How much extra capacity do we need? Little’s Law can’t tell us. The answer will depend on the idiosyncrasies of our system and the traffic that passes through it. Different systems have different latency distributions, different arrival time distributions, different queueing disciplines, and so on. These variables all have some effect on our worst case and our 99th-percentile occupancy. So, in most cases, it’ll be important to get a sense for the empirical ratio between a system’s average occupancy and its occupancy at whatever percentile you decide to care about. But Little’s Law is still a very helpful tool.

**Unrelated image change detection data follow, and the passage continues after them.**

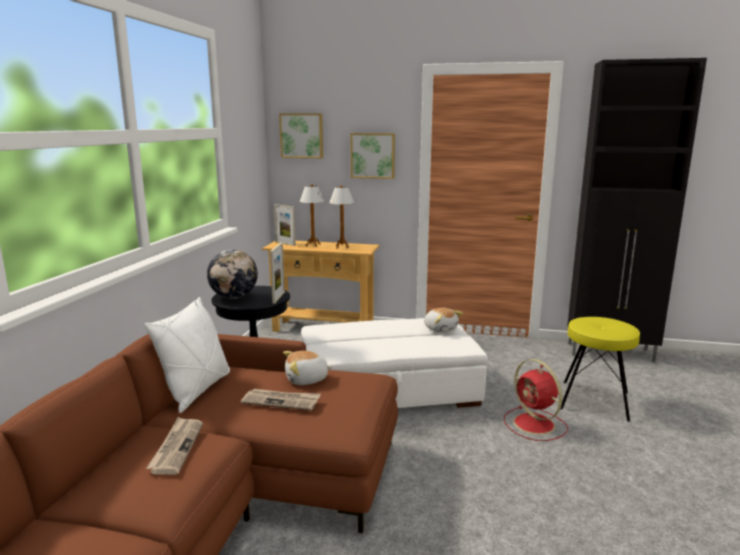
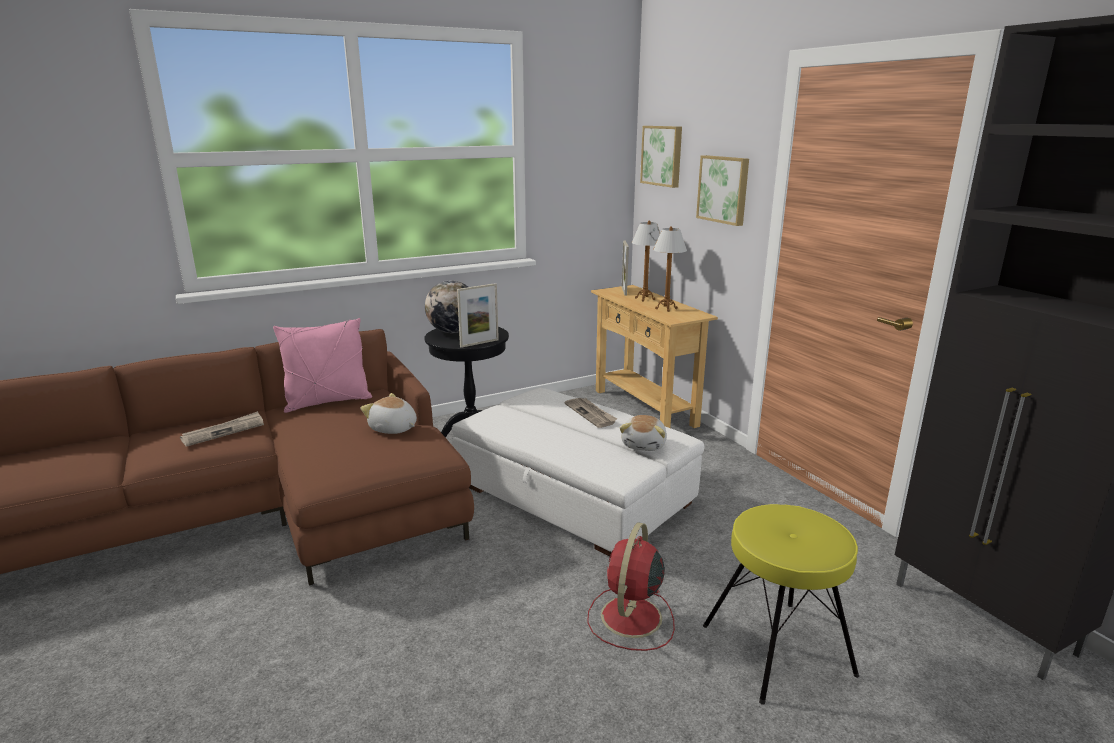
camera: 50 degrees right, 5 degrees up
white pillow [145,297,230,413] -> pink pillow [273,318,372,413]
newspaper [241,389,321,411] -> newspaper moved to [564,398,617,428]

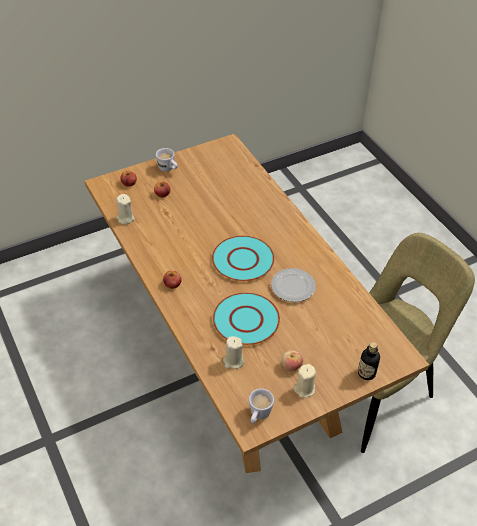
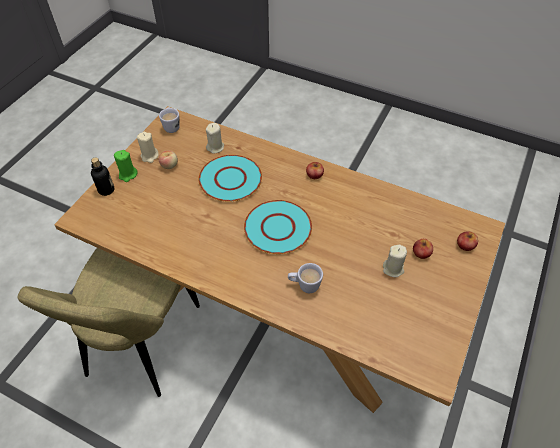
camera: 145 degrees right, 5 degrees up
beige candle [116,194,135,225] -> beige candle moved to [383,245,407,277]
white mug [156,148,178,172] -> white mug moved to [288,263,323,293]
plate [271,268,316,302] -> none
none -> green candle [114,150,138,182]

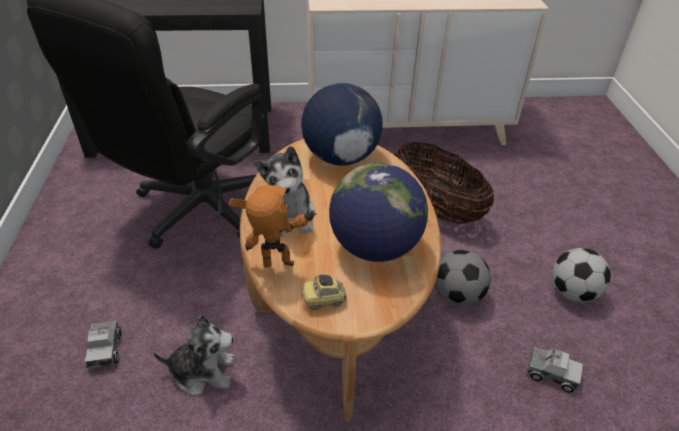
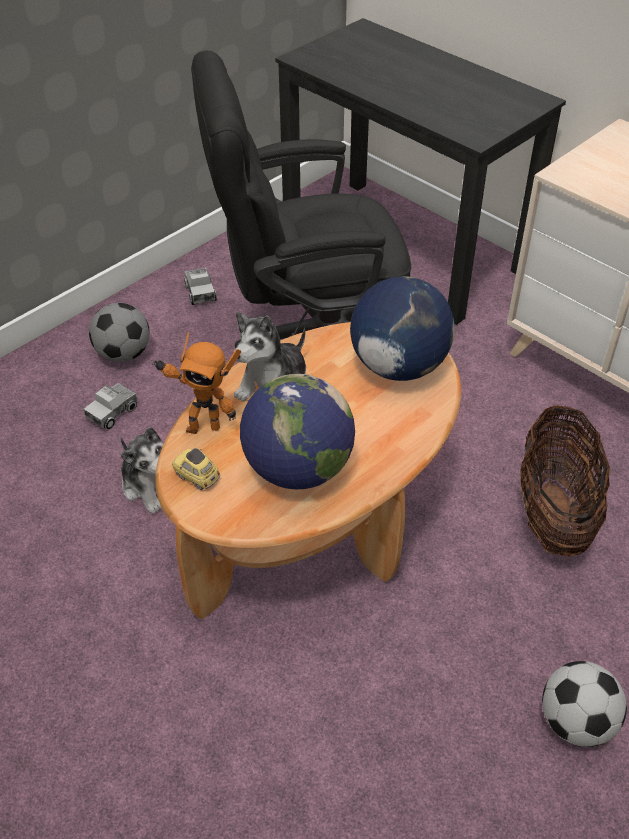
camera: 50 degrees right, 5 degrees up
toy robot [228,185,317,268] -> toy robot turned 135 degrees clockwise [152,332,241,434]
football [435,250,491,306] -> football moved to [89,303,150,362]
toy truck [526,347,583,393] -> toy truck moved to [184,267,217,305]

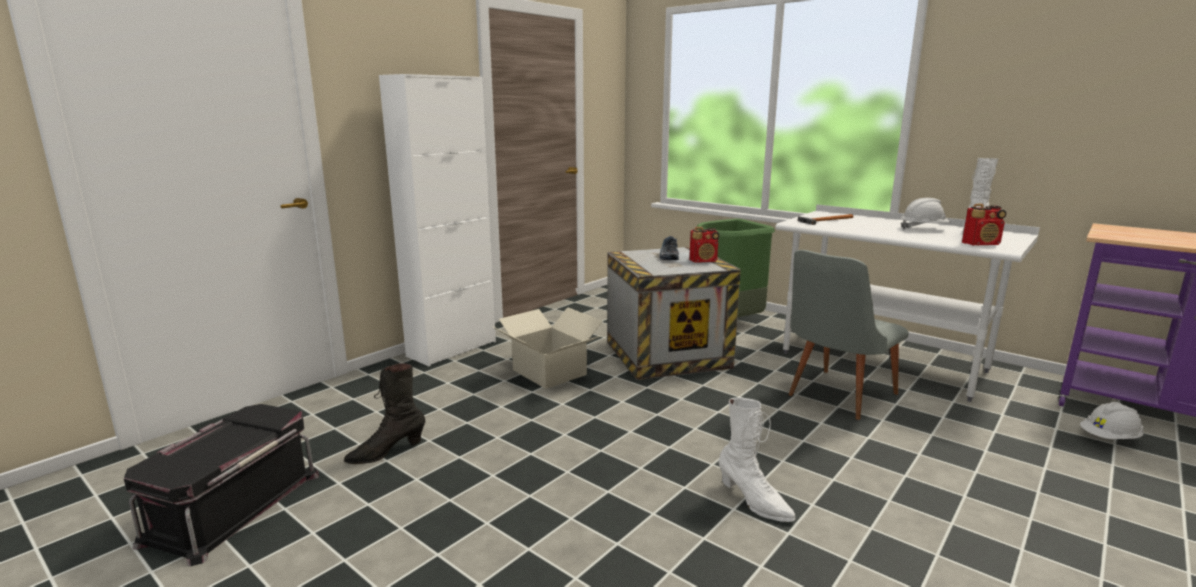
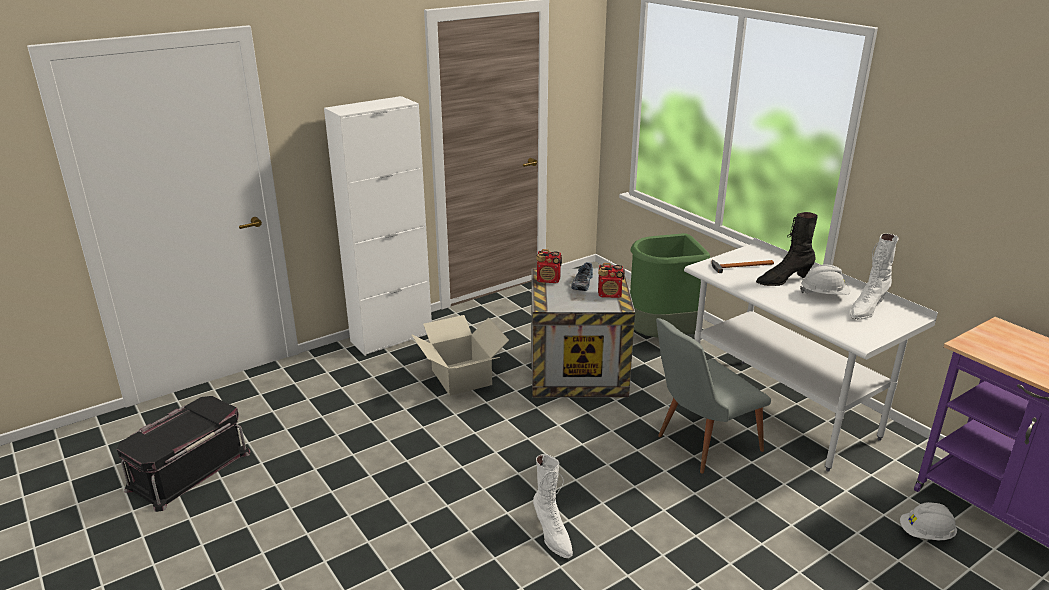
camera: 15 degrees right, 10 degrees up
black boot [344,363,426,464] -> black boot moved to [756,212,818,286]
radio [962,204,1006,246] -> radio moved to [537,249,562,283]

If you do have a good sense of how worst-case occupancy varies with the average, you might even be able to use Little’s Law to inform your autoscaling strategy. As long as the system’s arrival rate changes much more gradually than the average latency of requests (such that you’re still working with long-term averages), you can rely on

L = λW

to predict your capacity requirements. Or, at least, I think you could. I haven’t tried it yet.